Abstention au Venezuela : Le chavisme remporte des élections controversées avec une participation populaire très faible

Le chavisme a remporté des élections au Venezuela avec une faible participation et des allégations d'illégitimité. L'opposition a appelé au boycott, mettant en avant l'abstention comme une forme de désobéissance civile, dans un climat de méfiance électorale.


Le chavisme a consolidé son contrôle politique au Venezuela après les élections législatives et régionales qui se sont tenues le 25 mai, dans un contexte de participation citoyenne remarquablement faible et de dénonciations d'illégitimité de la part de l'opposition.

Selon le Conseil National Électoral (CNE), la coalition officielle Gran Polo Patriótico, dirigée par le dictateur Nicolás Maduro, a obtenu 82,6 % des voix et a remporté 23 des 24 gouvernorats en jeu.

Néanmoins, la journée électorale a été marquée par une abstention significative. Le CNE lui-même, entité contrôlée par le chavisme, a rapporté une participation de 42,6 % de l'électorat, tandis que la plateforme d'opposition Comando Con Venezuela a estimé que l'abstention a atteint 87,4 %.

María Corina Machado, leader de l'opposition, a promu la boycotte électoral comme une forme de protestation contre ce qu'elle considère comme un processus frauduleux, et a salué la faible participation comme une manifestation de désobéissance civile.

Malgré l'appel au boycott, certains secteurs de l'opposition ont décidé de participer aux élections. Henrique Capriles, ancien candidat à la présidence, a obtenu un siège à l'Assemblée nationale, tandis que d'autres leaders de l'opposition, comme Juan Requesens, n'ont pas obtenu de résultats significatifs.

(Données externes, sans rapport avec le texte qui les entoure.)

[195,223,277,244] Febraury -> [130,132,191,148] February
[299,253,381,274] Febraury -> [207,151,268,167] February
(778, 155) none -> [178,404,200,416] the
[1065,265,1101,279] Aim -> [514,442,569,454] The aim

Dans l'ensemble, les forces d'opposition qui ont participé ont totalisé environ 14 % des voix, selon le CNE.

Ces élections ont eu lieu dans un contexte de méfiance croissante envers le système électoral vénézuélien, particulièrement après les élections présidentielles controversées de juillet 2024, au cours desquelles Maduro a consommé un coup d'État et a été "réélu" sans que les procès-verbaux électoraux ne soient publiés (ce que l'opposition a effectivement fait), ce qui a conduit à des manifestations et des dénonciations de fraude, et à l'exil de plusieurs de ses leaders après une nouvelle vague répressive du régime chaviste.

De plus, le processus électoral a inclus l'élection des autorités pour la région de l'Esequibo, un territoire disputé avec la Guyane, ce qui a généré des tensions internationales et a été considéré par les analystes comme une stratégie du gouvernement pour renforcer sa base de soutien interne.

La communauté internationale et les organisations de droits de l'homme ont exprimé leur préoccupation concernant le manque de transparence et les restrictions à la presse pendant le processus électoral, ainsi que la répression de la dissidence politique dans le pays.

À la fin janvier, après l'imposition violente des résultats frauduleux du régime de Maduro, la cheffe de l'opposition vénézuélienne et main droite du président élu lors des élections du 28 juillet 2024, Edmundo González Urrutia, a présenté une déclaration officielle du gouvernement issu des urnes.

Sous le titre "Sept principes pour la liberté", le document a établi les lignes directrices fondamentales pour concrétiser le mandat souverain émis par les Vénézuéliens et guider la transition démocratique dans le pays.

Le cinquième principe énoncé par le gouvernement élu était clair concernant la tenue de nouveaux processus électoraux frauduleux par le régime chaviste : "Élections pour élire : Rejet catégorique de nouveaux processus électoraux avant de respecter les résultats du 28-J".